Review: Tron: Legacy
Twenty-eight years. In a (cruel, cruel) world that gives us a Shrek sequel annually, that’s a long time to wait for another Tron. When the entire internet buzzes over even the most unsubstantiated of rumors regarding our favorite film franchises, it’s ironic that Tron has (for the majority of the previous three decades) been largely ignored by a culture it was, in many ways, instrumental in forming. That’s because a Tron sequel was never a likely prospect. Until the TR2N (as it was then called) teaser was unleashed on an unsuspecting SDCC crowd, we didn’t even know what we were missing. And, with anticipation building steadily over the previous two years, Tron: Legacy is finally upon us. But, the more I see people asking “was it worth the wait?”, the more I’m convinced that we’re all asking the wrong question.
Garrett Hedlund stars as Sam Flynn, the son of our erstwhile protagonist, Kevin Flynn (played again by Jeff Bridges). The resemblance between Hedlund and Bridges (circa ’82) is strong, physically and otherwise. But, while the elder Flynn’s charming arrogance and rebel attitude stemmed from a mixture of his own programming proficiency and his betrayal at the hands of ENCOM’s Ed Dillinger, Sam initially comes off as a petulant, rich brat. While he clearly enjoys the earnings from his majority share of ENCOM stock, he takes no responsibility for the company’s unethical business practices. And, though skilled with computers, he dropped out of Caltech. The reason for Sam’s behavior, his inability to cope with the disappearance of his father, is ultimately what leads him to investigate a slim lead in the now defunct Flynn’s Arcade.
The grid in which Sam finds himself is vastly different from the one viewers will remember from the original film. Ruled by the despotical Clu (Codified Likeliness Utility), the grid is now a mixture of police state and post-apocalyptic wasteland, replete with the violent and sexual excesses of the Roman Empire. The action sequences in the film, including old favorites like the disc game and light cycles, are numerous and incredibly well done. Though hyper-kinetic, they never descend into the confused realm of the frenetic that seems to be so popular in current action movies. Enough good things cannot be said about Daft Punk’s score, so I won’t try. And, ultimately, the story does it’s job. Sam has his personal journey, reconciling himself with the shadow of his father (under which he has always lived) and the actual man his father turned out to be, while maturing into a hero in his own right.

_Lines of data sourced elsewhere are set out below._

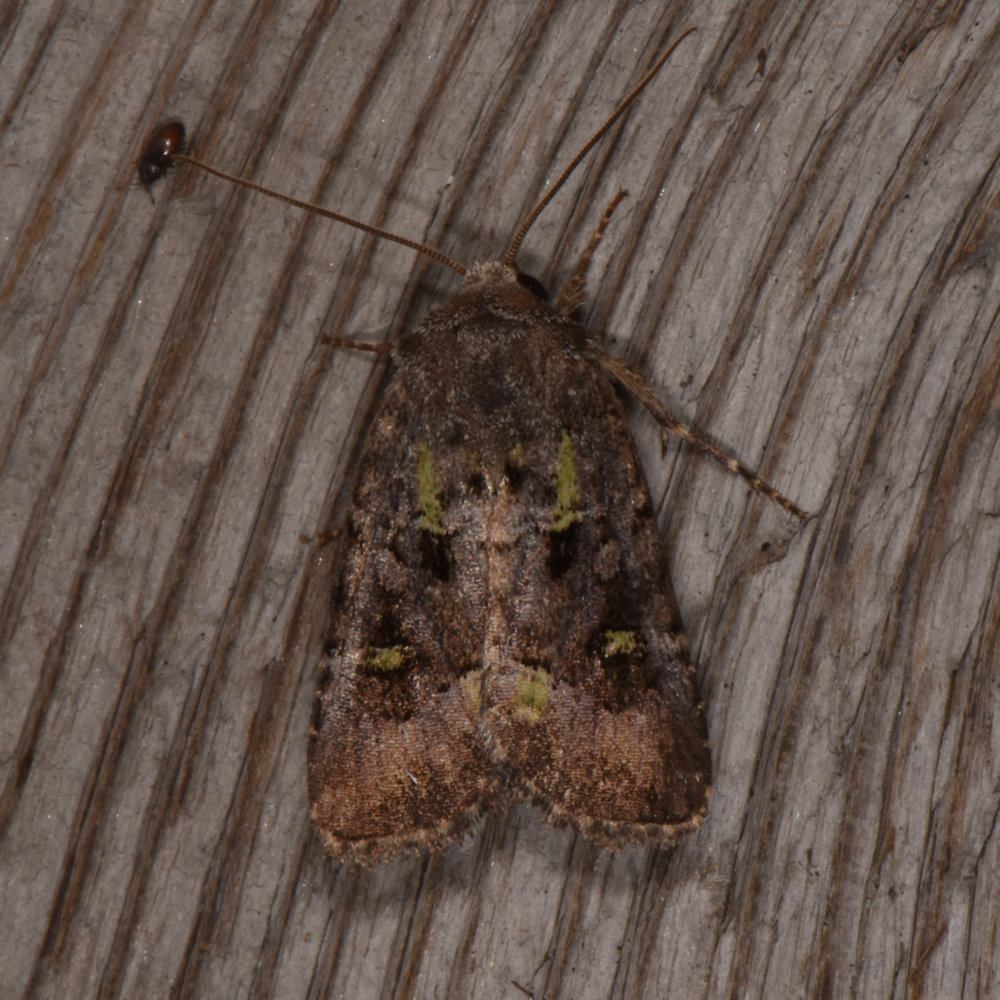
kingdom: Animalia
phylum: Arthropoda
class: Insecta
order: Lepidoptera
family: Noctuidae
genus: Lacinipolia
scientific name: Lacinipolia renigera
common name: Kidney-spotted minor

T:L pays homage to its predecessor, while tying up all of the “loose ends” from the first film and leaving room for a (hopeful) third entry to the franchise.
To recall one of the themes of Tron: Legacy, an accurate perception of the present demands an understanding of the past. The original Tron, a film with a $17M budget, grossed only $33M in North America. Critics’ reactions, like ticket sales, were tepid. When Variety reviewed the original film, it declared that “Tron is loaded with visual delights but falls way short of the mark in story”. Sound familiar? Every negative review I’ve read of T:L has covered the same territory. In response, I can only ask, what were you expecting?
And I don’t mean that in a bad way. I say this as a huge fan of the original film, but Citizen Kane it ain’t. As part of my brain’s training regimen for T:L, I rewatched Tron fairly recently. What I found was a film with some very cool concepts and (what were at the time) groundbreaking visuals that is, above all else, fun. Were Tron (or its sequel) the output of a CLI, the input would most certainly have been “entertain audience”. To that effect, I can’t call Tron: Legacy anything other than an unequivocal success. It met, and far exceeded, all of my incredibly high expectations for what a Tron film should be.